In American (and to a lesser extent British) practice, most wheel arrangements in common use were given names.
Here is a list of the most common wheel arrangements: in the illustration, which should be read left to right, with the front of the locomotive to the left, small o is a carrying axle, and a big O is a driving axle.

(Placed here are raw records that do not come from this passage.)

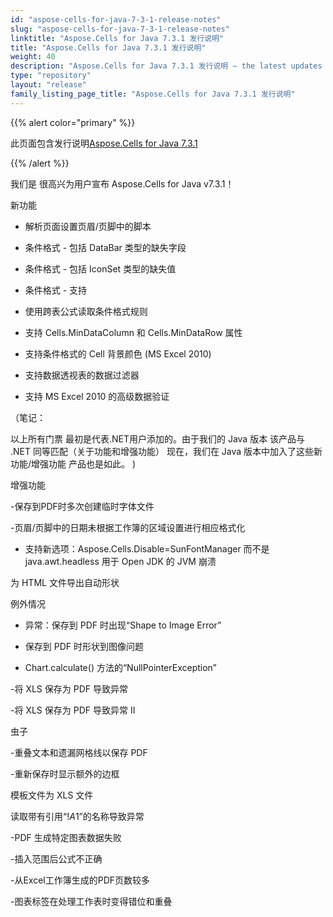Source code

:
 ```yaml
---
id: "aspose-cells-for-java-7-3-1-release-notes"
slug: "aspose-cells-for-java-7-3-1-release-notes"
linktitle: "Aspose.Cells for Java 7.3.1 发行说明"
title: "Aspose.Cells for Java 7.3.1 发行说明"
weight: 40
description: "Aspose.Cells for Java 7.3.1 发行说明 – the latest updates and fixes."
type: "repository"
layout: "release"
family_listing_page_title: "Aspose.Cells for Java 7.3.1 发行说明"
---
```

{{% alert color="primary" %}} 

此页面包含发行说明[Aspose.Cells for Java 7.3.1](https://releases.aspose.com/cells/java/new-releases/aspose.cells-for-java-7.3.1/)

{{% /alert %}} 

我们是
很高兴为用户宣布 Aspose.Cells for Java v7.3.1！

新功能

 - 解析页面设置页眉/页脚中的脚本

- 条件格式 - 包括 DataBar 类型的缺失字段
- 条件格式 - 包括 IconSet 类型的缺失值
- 条件格式 - 支持
- 使用跨表公式读取条件格式规则
- 支持 Cells.MinDataColumn 和 Cells.MinDataRow 属性
- 支持条件格式的 Cell 背景颜色 (MS Excel 2010)
- 支持数据透视表的数据过滤器
- 支持 MS Excel 2010 的高级数据验证

（笔记：

以上所有门票
最初是代表.NET用户添加的。由于我们的 Java 版本
该产品与 .NET 同等匹配（关于功能和增强功能）
现在，我们在 Java 版本中加入了这些新功能/增强功能
产品也是如此。
) 

增强功能

 -保存到PDF时多次创建临时字体文件

-页眉/页脚中的日期未根据工作簿的区域设置进行相应格式化

- 支持新选项：Aspose.Cells.Disable=SunFontManager 而不是 java.awt.headless 用于 Open JDK 的 JVM 崩溃

 为 HTML 文件导出自动形状

例外情况

- 异常：保存到 PDF 时出现“Shape to Image Error”

 - 保存到 PDF 时形状到图像问题

- Chart.calculate() 方法的“NullPointerException”

 -将 XLS 保存为 PDF 导致异常

-将 XLS 保存为 PDF 导致异常 II

虫子

 -重叠文本和遗漏网格线以保存 PDF

-重新保存时显示额外的边框

模板文件为 XLS 文件

 读取带有引用“!$A$1”的名称导致异常

-PDF 生成特定图表数据失败

-插入范围后公式不正确

-从Excel工作簿生成的PDF页数较多

-图表标签在处理工作表时变得错位和重叠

Arrangement Whyte Classification Name
OO 0-4-0 Four-Coupled
oOO 2-4-0 Porter
oOOo 2-4-2 Columbia
ooOO 4-4-0 American, Eight-Wheeler
ooOOo 4-4-2 Atlantic
ooOOoo 4-4-4 Reading, Jubilee
OOO 0-6-0 Six-Coupled
oOOO 2-6-0 Mogul
oOOOo 2-6-2 Prairie
ooOOO 4-6-0 Ten-Wheeler
ooOOOo 4-6-2 Pacific
ooOOOoo 4-6-4 Hudson, Baltic
OOOO 0-8-0 Eight-Coupled
OOOOo 0-8-2 Transfer
oOOOO 2-8-0 Consolidation
oOOOOo 2-8-2 Mikado
oOOOOoo 2-8-4 Berkshire, Kanawha
ooOOOO 4-8-0 Mastodon
ooOOOOo 4-8-2 Mountain, Mohawk
ooOOOOoo 4-8-4 Northern, Niagara, Confederation,
Dixie, Greenbrier, Pocono,
oooOOOOooo 6-8-6 (used only on Pennsylvania Railroad steam turbine)
OOOOO 0-10-0 Ten-Coupled
OOOOOo 0-10-2 Union
oOOOOO 2-10-0 Decapod
oOOOOOo 2-10-2 Santa Fe
oOOOOOoo 2-10-4 Texas, Selkirk
ooOOOOOo 4-10-2 Southern Pacific, Overland
OOOOOO 0-12-0 Twelve-Coupled
oOOOOOO 2-12-0 Centipede
ooOOOOOOo 4-12-2 Union Pacific
ooOO OOoo 4-4-4-4 Duplex
oooOO OOooo 4-6-4-4 Pennsylvania
ooOO OOOoo 4-4-6-4 (PRR Q2)
ooOOO OOoo 4-6-4-4 (PRR Q1)
OO OO 0-4-4-0
OOO OOO 0-6-6-0 Erie
oOOO OOO 2-6-6-0 Denver & Salt Lake
oOOO OOOo 2-6-6-2
oOOO OOOoo 2-6-6-4 Norfolk & Western
oOOO OOOooo 2-6-6-6 Allegheny
ooOOO OOOoo 4-6-6-4 Challenger
OOOO OOOO 0-8-8-0 Angus
oOOOO OOOO 2-8-8-0 Bull Moose
oOOOO OOOOo 2-8-8-2 Chesapeake
oOOOO OOOOoo 2-8-8-4 Yellowstone
ooOOOO OOOOo 4-8-8-2 (SP Cab Forward)
ooOOOO OOOOoo 4-8-8-4 Big Boy
Garratts are pretty much always two identical engine frames back to back; double Pacifics, double Northerns, etc.